§ **Activity 1**:
Answer these questions using the book page on Mahamudra meditation that follows.
(a) Which company published the book?
(b) Whose choice was it to use The Moonlight of Mahamudra as the guide for the teaching?
(c) Where were the five yearly Mahamudra Retreats held?

§ **Text passage**:
● ● ●

Looking Directly at Mind: The Moonlight of Mahamudra
Book Specification
Item Code: | NAC280 |
Author: | Thrangu Rinpoche |
Publisher: | Sri Satguru Publications |
Edition: | 2008 |
ISBN: | 8170307481 |
Pages: | 310 |
Cover: | Paperback |
Other Details | 8.5 Inch X 5.5 Inch |
Weight | 360 gm |
Book Description
Mahamudra is the principle meditation of the Kagyu Lineage. This is a meditation of practitioners, not scholars or logicians. Briefly, it involves looking directly into the mind to understand the true nature of reality.
Mahamudra meditation is particularly appropriate for modem students because this meditation does not require taking monastic ordination or doing extensive retreats. This form of meditation has come down to us from the mahasiddhas of India who were carpenters, university professors, kings, fishermen, and common laborers. They practiced this meditation while having families and engaging in their daily work and were able to reach enlightenment with this meditation.
Thrangu Rinpoche is one of the foremost practitioners of mahamudra meditation and has spent the last 40 years teaching Dharma. He has transmitted the teachings of Mahamudra to the Tibetan lamas at Rumtek monastery and also to Western students around the world, Not only is Thrangu Rinpoche a practitioner of these teachings, but he is also recognized as one of the greatest living scholars of the mahamudra tradition. Thrangu Rinpoche used Tashi Namgyal’s The Moonlight of Mahamudra as a guide for this teaching. The choice of this book was actually that of His Holiness, the Sixteenth Karmapa. Thrangu Rinpoche gave five sets of teachings on this vast text to help clarify it for his students at five yearly Mahamudra Retreats at Big Bear in California.
For the first time all five teachings have been condensed into one book with a complete glossary, notes, bibliography, and index. Any student wanting to understand these profound teachings will find that they are described in detail and that Thrangu Rinpoche’s commentary is extraordinarily clear.
Two thousand five hundred years ago the Buddha began delivering a remarkable set of teachings. He taught that instead of relying on a god, one can attain true, permanent happiness by simply examining and working with one’s own mind. This message is as true today as it was then; we are engulfed by material wealth in our modern times, yet we are not any more happy or secure. The root of this unhappiness is that our mind keeps looking outside and grasping at external things trying to achieve some measure of happiness. This is futile because to achieve any measure of stability in our life, we must look inward. Looking inward is done through meditation.
The fundamental form of meditation that is common to all schools of Buddhism is shamatha and Vipashyana meditation. Thrangu Rinpoche has given extensive teachings on this form of meditation which can be found in his book, The Practice of Tranquillity and Insight. This basic meditation is so important that it is also covered quite comprehensively in this book on mahamudra meditation.

● ● ●

Stored data records:
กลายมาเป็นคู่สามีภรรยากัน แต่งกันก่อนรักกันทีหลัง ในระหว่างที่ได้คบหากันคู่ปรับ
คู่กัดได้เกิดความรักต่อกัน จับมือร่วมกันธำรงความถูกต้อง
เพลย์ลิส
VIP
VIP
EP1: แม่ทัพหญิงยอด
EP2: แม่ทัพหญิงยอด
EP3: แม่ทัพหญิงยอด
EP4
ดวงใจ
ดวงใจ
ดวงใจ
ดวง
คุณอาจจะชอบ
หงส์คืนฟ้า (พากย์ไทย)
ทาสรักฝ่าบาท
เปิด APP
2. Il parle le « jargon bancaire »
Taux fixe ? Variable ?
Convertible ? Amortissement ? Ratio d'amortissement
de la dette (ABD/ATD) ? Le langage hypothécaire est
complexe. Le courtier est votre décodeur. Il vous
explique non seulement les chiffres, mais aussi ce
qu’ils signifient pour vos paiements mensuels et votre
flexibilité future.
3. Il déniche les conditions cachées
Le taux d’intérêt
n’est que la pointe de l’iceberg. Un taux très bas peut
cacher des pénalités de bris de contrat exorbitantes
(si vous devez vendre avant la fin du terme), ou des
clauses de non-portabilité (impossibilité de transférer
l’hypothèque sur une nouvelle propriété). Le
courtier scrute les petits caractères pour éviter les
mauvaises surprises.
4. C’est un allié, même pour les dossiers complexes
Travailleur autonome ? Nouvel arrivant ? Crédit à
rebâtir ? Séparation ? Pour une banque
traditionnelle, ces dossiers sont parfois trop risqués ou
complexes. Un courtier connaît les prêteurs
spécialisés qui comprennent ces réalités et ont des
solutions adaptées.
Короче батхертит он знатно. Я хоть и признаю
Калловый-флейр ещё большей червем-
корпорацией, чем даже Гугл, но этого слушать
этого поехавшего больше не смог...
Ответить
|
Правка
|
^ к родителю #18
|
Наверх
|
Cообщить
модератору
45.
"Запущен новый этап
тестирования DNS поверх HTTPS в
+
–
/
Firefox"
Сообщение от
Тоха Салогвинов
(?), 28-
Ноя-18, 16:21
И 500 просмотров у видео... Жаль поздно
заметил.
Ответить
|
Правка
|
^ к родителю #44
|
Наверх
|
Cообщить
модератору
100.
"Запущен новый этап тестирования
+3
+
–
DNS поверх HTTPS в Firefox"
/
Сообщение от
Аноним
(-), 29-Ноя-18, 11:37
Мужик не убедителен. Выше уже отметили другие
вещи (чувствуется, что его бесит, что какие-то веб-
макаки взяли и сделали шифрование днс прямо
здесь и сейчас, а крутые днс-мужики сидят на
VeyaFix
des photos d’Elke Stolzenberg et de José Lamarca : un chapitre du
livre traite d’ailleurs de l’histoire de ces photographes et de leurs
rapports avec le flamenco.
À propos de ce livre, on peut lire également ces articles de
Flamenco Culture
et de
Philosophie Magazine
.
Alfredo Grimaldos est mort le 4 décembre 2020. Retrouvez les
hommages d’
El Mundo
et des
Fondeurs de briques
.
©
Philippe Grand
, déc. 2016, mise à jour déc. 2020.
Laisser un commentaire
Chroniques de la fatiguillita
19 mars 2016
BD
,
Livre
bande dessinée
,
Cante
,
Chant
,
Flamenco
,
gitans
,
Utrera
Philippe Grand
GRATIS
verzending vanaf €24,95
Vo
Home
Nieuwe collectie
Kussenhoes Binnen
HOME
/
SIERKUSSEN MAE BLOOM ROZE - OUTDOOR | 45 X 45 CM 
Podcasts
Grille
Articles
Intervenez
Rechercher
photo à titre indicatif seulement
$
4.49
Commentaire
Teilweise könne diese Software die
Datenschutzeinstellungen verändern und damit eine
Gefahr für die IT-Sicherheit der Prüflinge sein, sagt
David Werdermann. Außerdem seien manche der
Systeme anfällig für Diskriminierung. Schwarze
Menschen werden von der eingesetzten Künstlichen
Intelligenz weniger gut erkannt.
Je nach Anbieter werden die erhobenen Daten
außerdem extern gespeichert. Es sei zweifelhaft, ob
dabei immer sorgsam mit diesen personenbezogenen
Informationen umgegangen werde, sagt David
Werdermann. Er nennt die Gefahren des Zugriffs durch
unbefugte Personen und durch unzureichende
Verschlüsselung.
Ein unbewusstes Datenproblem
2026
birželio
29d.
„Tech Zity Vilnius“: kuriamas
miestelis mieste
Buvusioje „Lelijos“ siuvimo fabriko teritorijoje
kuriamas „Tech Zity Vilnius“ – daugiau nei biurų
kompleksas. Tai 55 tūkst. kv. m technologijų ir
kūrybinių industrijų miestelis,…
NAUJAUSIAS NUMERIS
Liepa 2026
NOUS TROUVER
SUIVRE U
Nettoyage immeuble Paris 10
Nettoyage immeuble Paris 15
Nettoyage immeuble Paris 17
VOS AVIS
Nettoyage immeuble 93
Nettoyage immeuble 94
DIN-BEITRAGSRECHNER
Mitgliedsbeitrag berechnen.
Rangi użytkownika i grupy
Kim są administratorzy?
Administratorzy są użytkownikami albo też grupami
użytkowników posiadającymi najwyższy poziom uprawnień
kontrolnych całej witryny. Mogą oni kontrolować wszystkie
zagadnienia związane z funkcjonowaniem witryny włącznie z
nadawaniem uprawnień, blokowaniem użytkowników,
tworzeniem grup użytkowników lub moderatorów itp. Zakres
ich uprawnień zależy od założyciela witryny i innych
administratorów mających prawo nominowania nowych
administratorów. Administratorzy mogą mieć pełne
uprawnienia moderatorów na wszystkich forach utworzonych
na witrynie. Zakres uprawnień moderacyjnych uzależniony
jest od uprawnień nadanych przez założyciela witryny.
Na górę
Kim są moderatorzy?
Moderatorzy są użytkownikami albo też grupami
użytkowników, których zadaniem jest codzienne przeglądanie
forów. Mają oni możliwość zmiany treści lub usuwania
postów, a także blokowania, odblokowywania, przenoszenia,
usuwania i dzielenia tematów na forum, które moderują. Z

● ● ●

§ **Activity 2**: Extract the lines of the records from their very first line through the line holding "Convertible ? Amortissement", inclusive, and reproduce each one without any change.

§ **Written response 1**:
(a) Sri Satguru Publications
(b) His Holiness, the Sixteenth Karmapa
(c) Big Bear in California

§ **Written response 2**:
กลายมาเป็นคู่สามีภรรยากัน แต่งกันก่อนรักกันทีหลัง ในระหว่างที่ได้คบหากันคู่ปรับ
คู่กัดได้เกิดความรักต่อกัน จับมือร่วมกันธำรงความถูกต้อง
เพลย์ลิส
VIP
VIP
EP1: แม่ทัพหญิงยอด
EP2: แม่ทัพหญิงยอด
EP3: แม่ทัพหญิงยอด
EP4
ดวงใจ
ดวงใจ
ดวงใจ
ดวง
คุณอาจจะชอบ
หงส์คืนฟ้า (พากย์ไทย)
ทาสรักฝ่าบาท
เปิด APP
2. Il parle le « jargon bancaire »
Taux fixe ? Variable ?
Convertible ? Amortissement ? Ratio d'amortissement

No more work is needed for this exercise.